START DATA RECORDS
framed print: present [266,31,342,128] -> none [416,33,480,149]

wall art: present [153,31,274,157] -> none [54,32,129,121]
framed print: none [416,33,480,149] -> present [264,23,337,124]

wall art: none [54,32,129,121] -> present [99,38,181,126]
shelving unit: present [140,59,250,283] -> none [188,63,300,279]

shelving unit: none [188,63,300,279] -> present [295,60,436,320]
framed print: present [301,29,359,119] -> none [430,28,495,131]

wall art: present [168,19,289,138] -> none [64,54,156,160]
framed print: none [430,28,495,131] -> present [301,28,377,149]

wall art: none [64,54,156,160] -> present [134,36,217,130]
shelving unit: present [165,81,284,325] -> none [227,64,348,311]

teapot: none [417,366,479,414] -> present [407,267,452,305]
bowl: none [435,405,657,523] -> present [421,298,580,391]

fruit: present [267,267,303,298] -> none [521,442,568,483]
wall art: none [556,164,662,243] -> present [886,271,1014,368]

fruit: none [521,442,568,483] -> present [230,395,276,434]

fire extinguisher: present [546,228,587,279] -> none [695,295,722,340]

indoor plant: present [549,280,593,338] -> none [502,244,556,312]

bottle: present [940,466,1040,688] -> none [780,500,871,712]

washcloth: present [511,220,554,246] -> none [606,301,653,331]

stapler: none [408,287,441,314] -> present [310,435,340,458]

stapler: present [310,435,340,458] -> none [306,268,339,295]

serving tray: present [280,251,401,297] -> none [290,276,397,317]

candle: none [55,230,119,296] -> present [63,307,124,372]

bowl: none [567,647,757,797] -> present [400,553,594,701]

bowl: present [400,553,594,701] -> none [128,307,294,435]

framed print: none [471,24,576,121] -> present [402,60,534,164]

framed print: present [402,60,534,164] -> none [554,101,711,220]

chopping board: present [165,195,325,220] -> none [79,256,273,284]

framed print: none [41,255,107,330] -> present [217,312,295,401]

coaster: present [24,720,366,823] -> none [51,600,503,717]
END DATA RECORDS
* **ASSIGNED TASK**: Where a line of the entries contains the word "stapler", copy that line.

* **EXERCISE RESULT**:
stapler: none [408,287,441,314] -> present [310,435,340,458]
stapler: present [310,435,340,458] -> none [306,268,339,295]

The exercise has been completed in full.